Unless you are a serious fan of early West Coast rhythm and blues, or 1940s combo jazz from Southern California, it is unlikely that you will be familiar with Mabel Scott or Lorenzo Flennoy. Ms. Scott was a veteran of 1930s Harlem, and the Cotton Club in particular, who relocated to the West Coast in the 1940s, performed locally and then hit the R&B charts in 1947 with “Boogie Woogie Santa Claus.” Pianist Lorenzo Flennoy led a trio patterned after Nat Cole’s small group – that is, piano, guitar and string bass accompanying jive unison vocals. Flennoy had led a big band at the Club Alabam in the 1930s, but the following decade spent time with his trio at such venues as Lovejoy’s, the Capri, Jack’s Basket Room and the Swing Club. Production documents suggest that Scott may have been performing with the Flennoy Trio when a series of three Soundies was produced in September-October 1944.

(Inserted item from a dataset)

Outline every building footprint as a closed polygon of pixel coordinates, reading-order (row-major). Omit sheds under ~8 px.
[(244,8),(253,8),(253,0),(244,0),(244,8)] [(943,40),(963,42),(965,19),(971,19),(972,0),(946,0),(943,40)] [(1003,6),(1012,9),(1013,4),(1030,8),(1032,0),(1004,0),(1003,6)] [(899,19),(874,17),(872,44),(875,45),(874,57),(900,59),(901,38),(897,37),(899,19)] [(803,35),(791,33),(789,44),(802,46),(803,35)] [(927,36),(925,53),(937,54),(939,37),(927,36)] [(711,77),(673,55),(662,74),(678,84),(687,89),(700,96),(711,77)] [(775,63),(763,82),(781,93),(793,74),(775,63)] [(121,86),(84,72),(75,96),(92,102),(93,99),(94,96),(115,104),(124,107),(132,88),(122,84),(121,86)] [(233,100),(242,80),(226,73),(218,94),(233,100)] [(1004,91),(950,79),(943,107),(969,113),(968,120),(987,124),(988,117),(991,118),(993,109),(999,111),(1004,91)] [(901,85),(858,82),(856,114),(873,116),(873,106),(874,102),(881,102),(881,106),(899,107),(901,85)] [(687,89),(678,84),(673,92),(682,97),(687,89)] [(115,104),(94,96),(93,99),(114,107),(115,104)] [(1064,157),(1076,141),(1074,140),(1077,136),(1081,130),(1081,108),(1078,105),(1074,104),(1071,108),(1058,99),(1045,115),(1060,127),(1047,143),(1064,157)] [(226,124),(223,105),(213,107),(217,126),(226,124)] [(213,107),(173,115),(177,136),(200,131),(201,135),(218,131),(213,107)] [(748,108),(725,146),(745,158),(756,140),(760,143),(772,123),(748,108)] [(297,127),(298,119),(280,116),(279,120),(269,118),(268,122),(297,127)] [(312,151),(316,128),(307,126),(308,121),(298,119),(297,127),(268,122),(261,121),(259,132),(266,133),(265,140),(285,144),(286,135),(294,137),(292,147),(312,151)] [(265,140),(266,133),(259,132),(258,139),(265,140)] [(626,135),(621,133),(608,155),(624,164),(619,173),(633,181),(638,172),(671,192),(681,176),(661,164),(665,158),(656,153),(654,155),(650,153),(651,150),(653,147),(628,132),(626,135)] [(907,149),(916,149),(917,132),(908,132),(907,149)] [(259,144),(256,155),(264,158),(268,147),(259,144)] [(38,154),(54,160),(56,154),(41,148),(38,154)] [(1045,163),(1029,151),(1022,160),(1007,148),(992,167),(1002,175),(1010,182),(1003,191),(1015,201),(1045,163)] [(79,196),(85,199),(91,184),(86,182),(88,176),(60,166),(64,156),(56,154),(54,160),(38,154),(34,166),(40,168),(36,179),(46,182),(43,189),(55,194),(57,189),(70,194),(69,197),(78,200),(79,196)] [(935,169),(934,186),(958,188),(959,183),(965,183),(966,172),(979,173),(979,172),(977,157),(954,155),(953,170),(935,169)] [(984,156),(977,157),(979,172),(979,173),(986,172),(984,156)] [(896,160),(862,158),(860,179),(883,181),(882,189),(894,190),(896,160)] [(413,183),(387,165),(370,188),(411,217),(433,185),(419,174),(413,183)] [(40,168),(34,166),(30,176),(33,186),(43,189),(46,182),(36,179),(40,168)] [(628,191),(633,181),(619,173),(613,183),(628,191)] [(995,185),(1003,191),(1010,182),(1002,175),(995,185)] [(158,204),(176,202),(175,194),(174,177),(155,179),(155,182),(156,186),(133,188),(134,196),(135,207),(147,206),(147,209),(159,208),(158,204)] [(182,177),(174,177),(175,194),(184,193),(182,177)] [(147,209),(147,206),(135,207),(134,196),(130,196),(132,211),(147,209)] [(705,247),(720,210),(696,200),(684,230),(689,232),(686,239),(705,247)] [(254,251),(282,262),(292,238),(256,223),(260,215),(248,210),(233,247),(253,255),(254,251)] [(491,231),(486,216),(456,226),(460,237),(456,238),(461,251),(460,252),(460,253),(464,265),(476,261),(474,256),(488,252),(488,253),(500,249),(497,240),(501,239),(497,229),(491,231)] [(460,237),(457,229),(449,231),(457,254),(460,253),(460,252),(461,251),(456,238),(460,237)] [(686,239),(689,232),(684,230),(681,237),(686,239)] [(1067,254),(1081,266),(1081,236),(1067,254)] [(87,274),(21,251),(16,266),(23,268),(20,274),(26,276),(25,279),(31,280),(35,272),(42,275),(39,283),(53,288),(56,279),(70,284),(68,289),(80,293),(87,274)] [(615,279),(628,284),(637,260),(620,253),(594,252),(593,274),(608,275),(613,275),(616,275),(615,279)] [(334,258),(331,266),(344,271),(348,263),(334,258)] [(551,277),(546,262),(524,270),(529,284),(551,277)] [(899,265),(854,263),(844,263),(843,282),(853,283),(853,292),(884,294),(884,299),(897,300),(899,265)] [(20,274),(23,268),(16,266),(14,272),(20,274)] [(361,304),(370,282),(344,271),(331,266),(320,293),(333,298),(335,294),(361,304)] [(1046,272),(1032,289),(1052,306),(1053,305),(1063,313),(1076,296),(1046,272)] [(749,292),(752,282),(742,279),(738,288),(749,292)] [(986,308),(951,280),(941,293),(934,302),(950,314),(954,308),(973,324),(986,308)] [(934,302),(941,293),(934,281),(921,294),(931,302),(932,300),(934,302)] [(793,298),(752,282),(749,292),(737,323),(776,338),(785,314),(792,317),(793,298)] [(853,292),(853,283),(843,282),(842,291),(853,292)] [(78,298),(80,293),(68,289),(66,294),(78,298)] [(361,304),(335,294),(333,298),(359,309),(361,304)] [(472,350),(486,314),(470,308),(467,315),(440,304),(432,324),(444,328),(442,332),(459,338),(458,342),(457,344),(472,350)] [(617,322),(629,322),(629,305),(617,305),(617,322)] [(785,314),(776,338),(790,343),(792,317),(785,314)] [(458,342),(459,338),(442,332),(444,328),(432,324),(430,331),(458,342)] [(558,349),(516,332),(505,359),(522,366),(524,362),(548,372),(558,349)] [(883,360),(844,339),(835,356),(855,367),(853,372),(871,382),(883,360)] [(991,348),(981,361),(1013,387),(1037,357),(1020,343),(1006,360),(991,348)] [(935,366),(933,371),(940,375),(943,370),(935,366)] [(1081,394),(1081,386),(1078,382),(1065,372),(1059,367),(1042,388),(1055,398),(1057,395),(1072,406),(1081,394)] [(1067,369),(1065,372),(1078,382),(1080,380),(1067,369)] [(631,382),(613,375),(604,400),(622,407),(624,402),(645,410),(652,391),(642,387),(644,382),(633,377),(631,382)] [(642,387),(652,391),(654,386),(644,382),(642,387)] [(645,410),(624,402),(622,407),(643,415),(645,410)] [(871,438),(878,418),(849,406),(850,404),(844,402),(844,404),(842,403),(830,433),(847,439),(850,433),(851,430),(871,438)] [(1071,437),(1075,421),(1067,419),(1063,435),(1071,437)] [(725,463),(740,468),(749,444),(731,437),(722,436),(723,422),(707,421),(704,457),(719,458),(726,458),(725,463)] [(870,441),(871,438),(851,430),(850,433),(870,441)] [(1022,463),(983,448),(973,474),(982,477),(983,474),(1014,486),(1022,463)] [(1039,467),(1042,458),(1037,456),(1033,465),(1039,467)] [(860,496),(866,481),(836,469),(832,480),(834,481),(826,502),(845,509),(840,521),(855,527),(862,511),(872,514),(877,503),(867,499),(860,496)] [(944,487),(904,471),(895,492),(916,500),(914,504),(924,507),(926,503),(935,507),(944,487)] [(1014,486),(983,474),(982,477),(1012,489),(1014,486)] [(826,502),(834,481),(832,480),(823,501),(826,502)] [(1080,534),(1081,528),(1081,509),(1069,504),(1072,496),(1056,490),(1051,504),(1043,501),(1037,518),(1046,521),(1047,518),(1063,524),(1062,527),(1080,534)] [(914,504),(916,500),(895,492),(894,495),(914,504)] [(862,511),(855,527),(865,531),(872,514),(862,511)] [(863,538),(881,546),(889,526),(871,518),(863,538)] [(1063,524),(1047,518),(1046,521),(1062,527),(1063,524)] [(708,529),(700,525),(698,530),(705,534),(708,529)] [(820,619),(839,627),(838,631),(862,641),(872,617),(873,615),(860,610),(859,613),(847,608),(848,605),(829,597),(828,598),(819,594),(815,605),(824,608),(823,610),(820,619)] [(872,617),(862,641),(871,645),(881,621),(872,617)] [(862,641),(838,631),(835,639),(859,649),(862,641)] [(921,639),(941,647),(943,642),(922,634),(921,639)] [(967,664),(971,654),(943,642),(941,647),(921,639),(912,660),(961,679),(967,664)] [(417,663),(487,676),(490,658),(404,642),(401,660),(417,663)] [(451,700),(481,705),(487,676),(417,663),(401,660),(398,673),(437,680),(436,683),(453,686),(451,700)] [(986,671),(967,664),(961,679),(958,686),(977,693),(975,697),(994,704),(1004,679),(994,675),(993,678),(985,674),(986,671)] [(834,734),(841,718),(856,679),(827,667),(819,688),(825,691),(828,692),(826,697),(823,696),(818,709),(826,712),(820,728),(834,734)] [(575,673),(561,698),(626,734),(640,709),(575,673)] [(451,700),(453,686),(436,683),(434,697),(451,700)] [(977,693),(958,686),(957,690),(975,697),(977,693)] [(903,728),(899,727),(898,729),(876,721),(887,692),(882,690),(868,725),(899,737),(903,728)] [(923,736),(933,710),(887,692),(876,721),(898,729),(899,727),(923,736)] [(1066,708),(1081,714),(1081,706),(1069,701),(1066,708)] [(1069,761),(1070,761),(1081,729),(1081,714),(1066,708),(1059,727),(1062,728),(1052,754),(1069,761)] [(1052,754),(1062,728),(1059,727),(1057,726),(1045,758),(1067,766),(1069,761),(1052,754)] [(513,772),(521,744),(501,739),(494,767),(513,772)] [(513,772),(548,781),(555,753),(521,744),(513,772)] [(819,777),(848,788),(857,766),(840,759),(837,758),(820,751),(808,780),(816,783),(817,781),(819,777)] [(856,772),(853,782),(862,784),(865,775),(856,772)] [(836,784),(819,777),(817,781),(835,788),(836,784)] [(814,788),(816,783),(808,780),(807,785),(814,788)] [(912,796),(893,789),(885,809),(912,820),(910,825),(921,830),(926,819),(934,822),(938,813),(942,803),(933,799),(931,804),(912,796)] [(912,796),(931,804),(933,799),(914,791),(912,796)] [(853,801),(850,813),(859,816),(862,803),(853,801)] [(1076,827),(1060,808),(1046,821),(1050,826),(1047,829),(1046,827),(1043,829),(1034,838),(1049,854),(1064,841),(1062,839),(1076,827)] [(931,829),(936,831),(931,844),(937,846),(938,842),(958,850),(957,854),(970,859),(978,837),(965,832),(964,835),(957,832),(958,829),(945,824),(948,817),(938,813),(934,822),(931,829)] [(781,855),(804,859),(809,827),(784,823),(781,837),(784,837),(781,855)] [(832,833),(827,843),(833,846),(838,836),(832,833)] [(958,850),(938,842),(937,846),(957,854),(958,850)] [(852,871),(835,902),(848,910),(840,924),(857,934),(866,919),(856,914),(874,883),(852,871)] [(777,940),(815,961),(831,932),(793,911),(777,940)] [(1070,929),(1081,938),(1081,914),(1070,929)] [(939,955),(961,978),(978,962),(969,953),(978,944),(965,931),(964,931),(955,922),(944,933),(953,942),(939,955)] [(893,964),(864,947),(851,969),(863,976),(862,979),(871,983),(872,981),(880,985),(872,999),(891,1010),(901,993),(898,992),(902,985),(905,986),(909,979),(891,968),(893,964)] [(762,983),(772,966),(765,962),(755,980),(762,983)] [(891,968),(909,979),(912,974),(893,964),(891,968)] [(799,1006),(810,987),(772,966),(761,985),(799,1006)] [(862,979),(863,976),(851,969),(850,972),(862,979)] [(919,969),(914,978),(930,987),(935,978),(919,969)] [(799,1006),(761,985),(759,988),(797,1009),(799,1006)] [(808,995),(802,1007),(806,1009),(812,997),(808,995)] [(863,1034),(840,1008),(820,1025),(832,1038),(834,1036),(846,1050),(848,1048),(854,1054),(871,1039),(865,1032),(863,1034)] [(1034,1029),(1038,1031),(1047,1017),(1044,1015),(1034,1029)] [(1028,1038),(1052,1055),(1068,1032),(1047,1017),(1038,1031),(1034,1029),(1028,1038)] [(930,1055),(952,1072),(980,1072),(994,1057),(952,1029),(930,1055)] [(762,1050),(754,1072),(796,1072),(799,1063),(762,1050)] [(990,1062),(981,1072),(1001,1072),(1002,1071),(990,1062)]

“Yankee Doodle Never Went to Town” was a pop song of the previous decade, one recorded by Benny Goodman, the Casa Loma Orchestra and Claude Hopkins. It is actually a much better song than the title suggests. Having the trio dressed as farmers, and playing in a barnyard, along with Mabel in a metallic-looking jumpsuit, probably reflects the fact that there was a standing set, and some handy costumes, in the studio on the day of sideline photography.

The trio’s support is strong, especially the electric guitar by Gene Phillips. And a tip of the Dodger cap to Ms. Scott who improvises on the melody and  with the phrasing like any good jazz singer. You can bet that this Soundie pulled in a large number of dimes, especially in African American locales in urban center.